What you have to do -> The reply should repeat all of the data word for word, with no pictures.

Available data ->
[Start of Attachment]

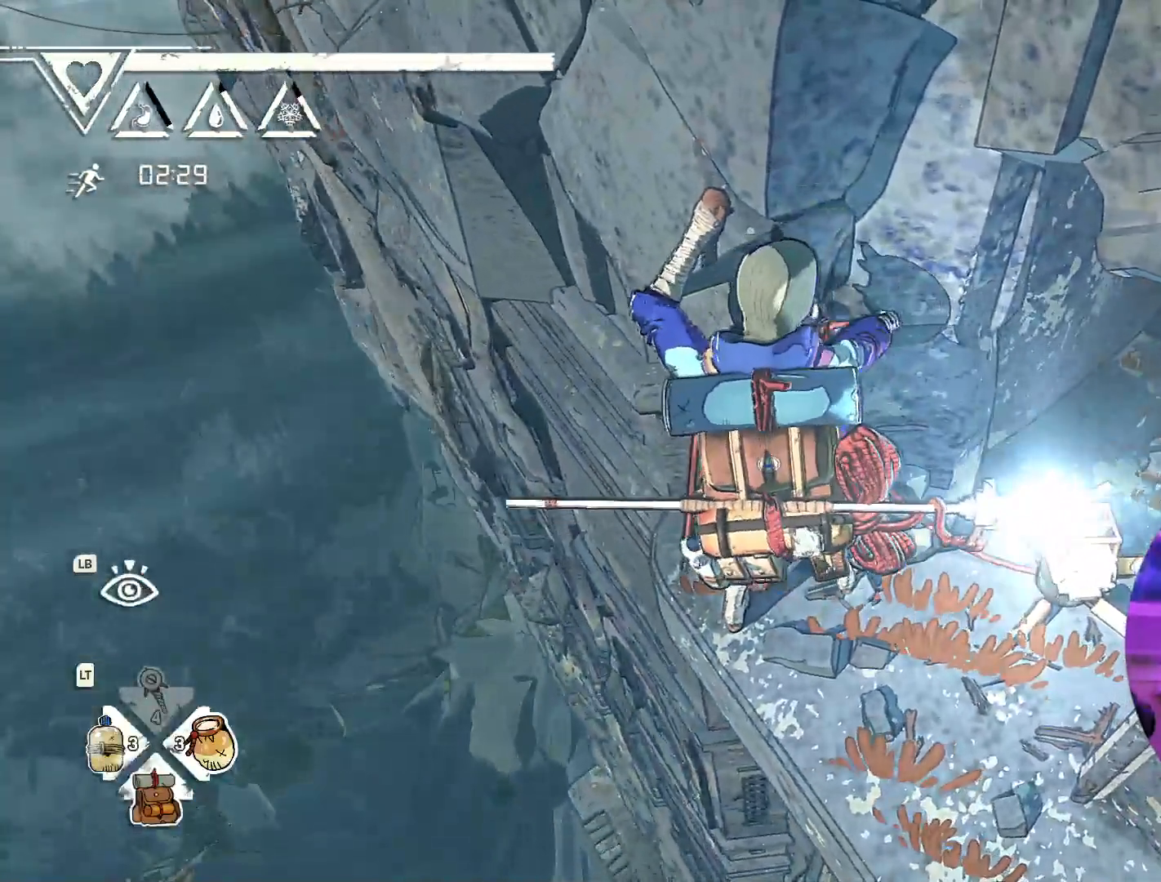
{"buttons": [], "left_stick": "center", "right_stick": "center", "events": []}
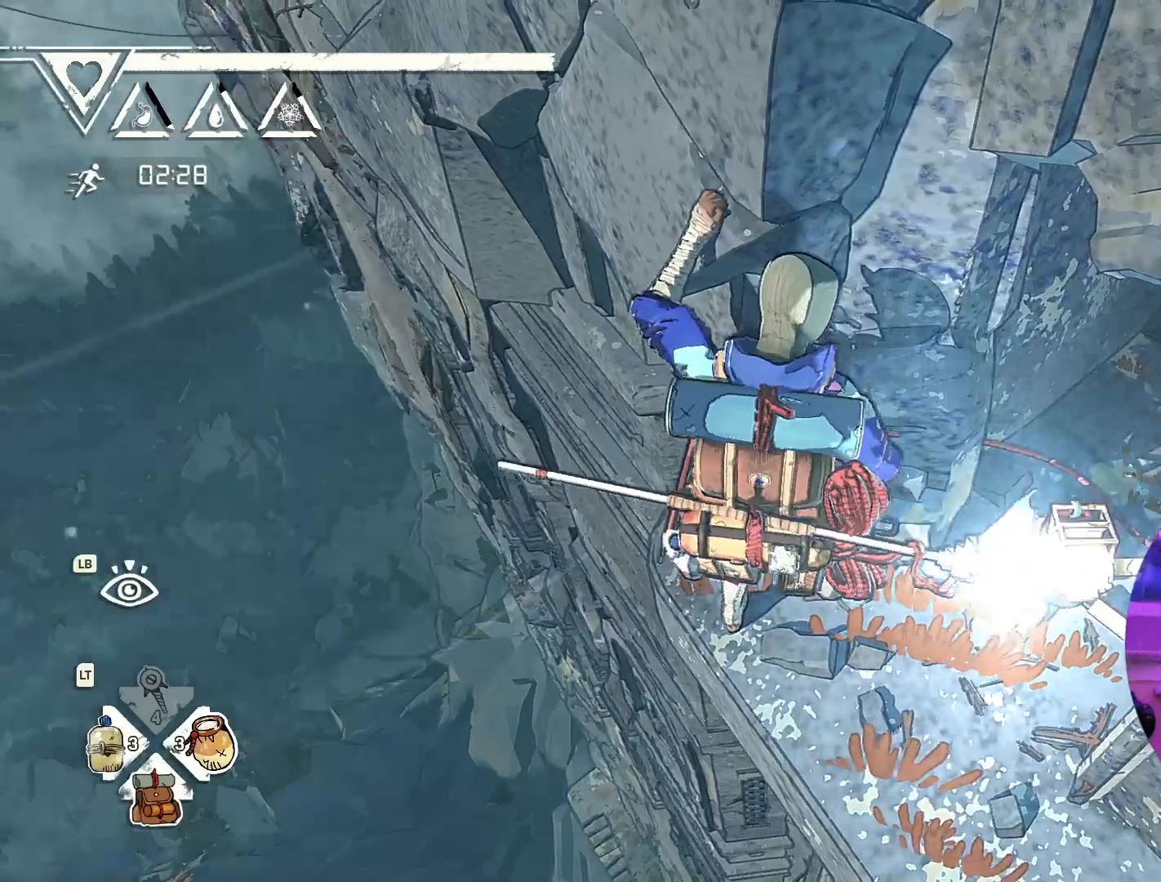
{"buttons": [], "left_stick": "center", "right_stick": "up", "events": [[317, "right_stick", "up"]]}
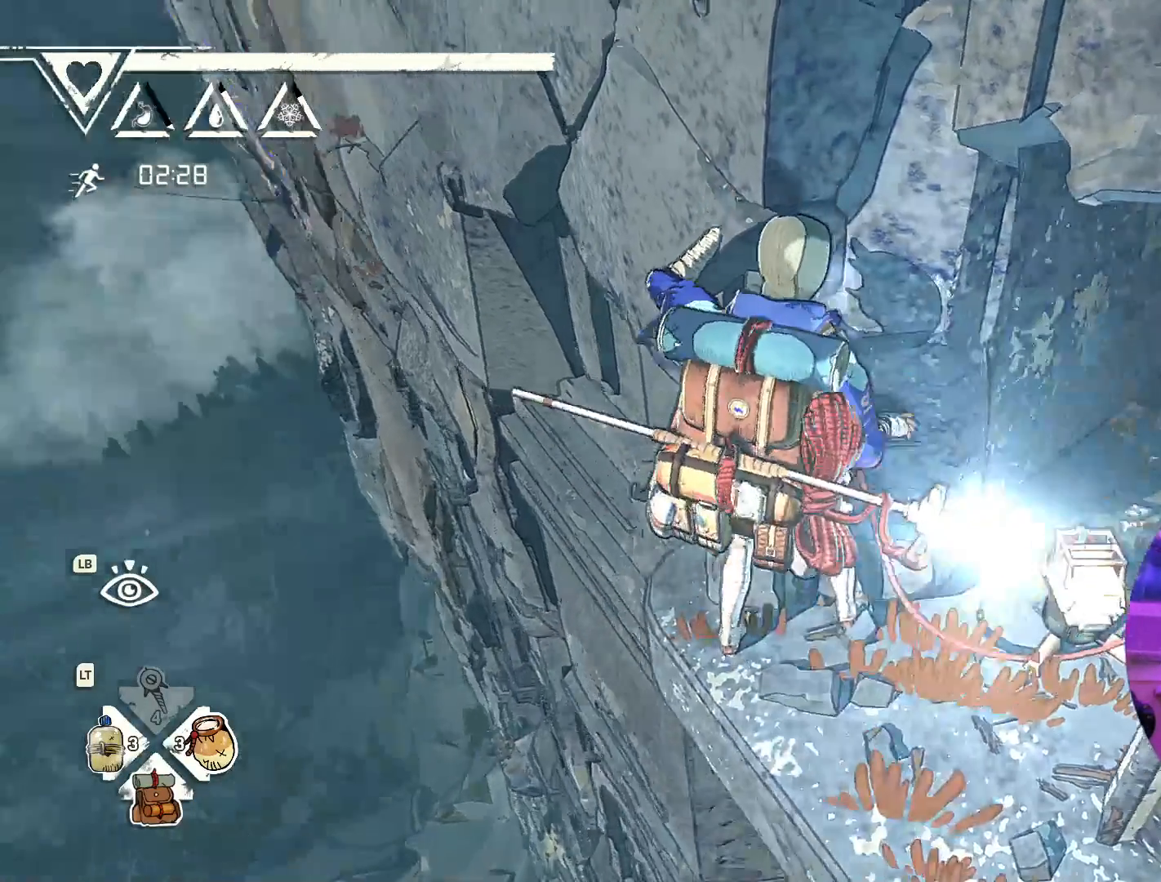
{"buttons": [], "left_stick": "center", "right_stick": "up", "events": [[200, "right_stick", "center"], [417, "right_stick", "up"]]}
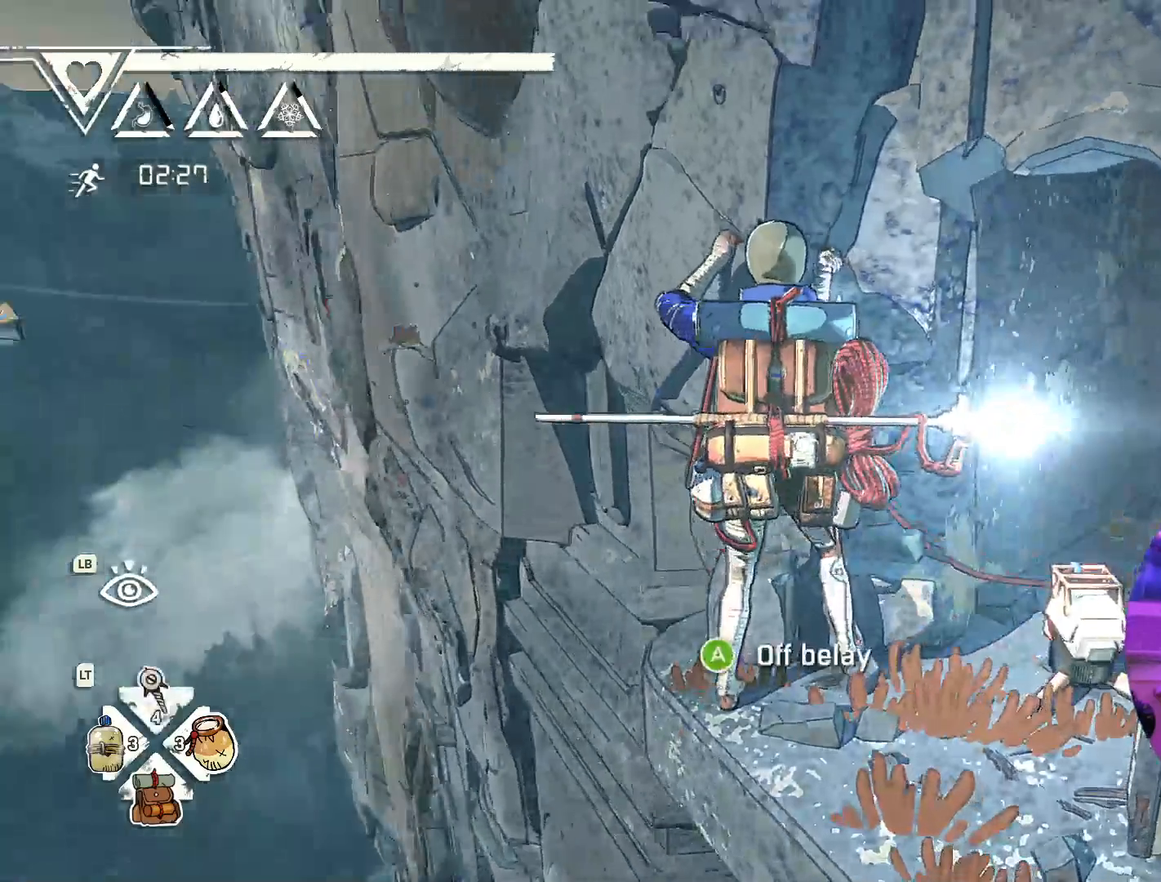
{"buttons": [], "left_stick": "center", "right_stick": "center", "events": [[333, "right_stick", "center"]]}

[End of Attachment]

Output for this task ->
{"buttons": [], "left_stick": "center", "right_stick": "center", "events": []}
{"buttons": [], "left_stick": "center", "right_stick": "up", "events": [[317, "right_stick", "up"]]}
{"buttons": [], "left_stick": "center", "right_stick": "up", "events": [[200, "right_stick", "center"], [417, "right_stick", "up"]]}
{"buttons": [], "left_stick": "center", "right_stick": "center", "events": [[333, "right_stick", "center"]]}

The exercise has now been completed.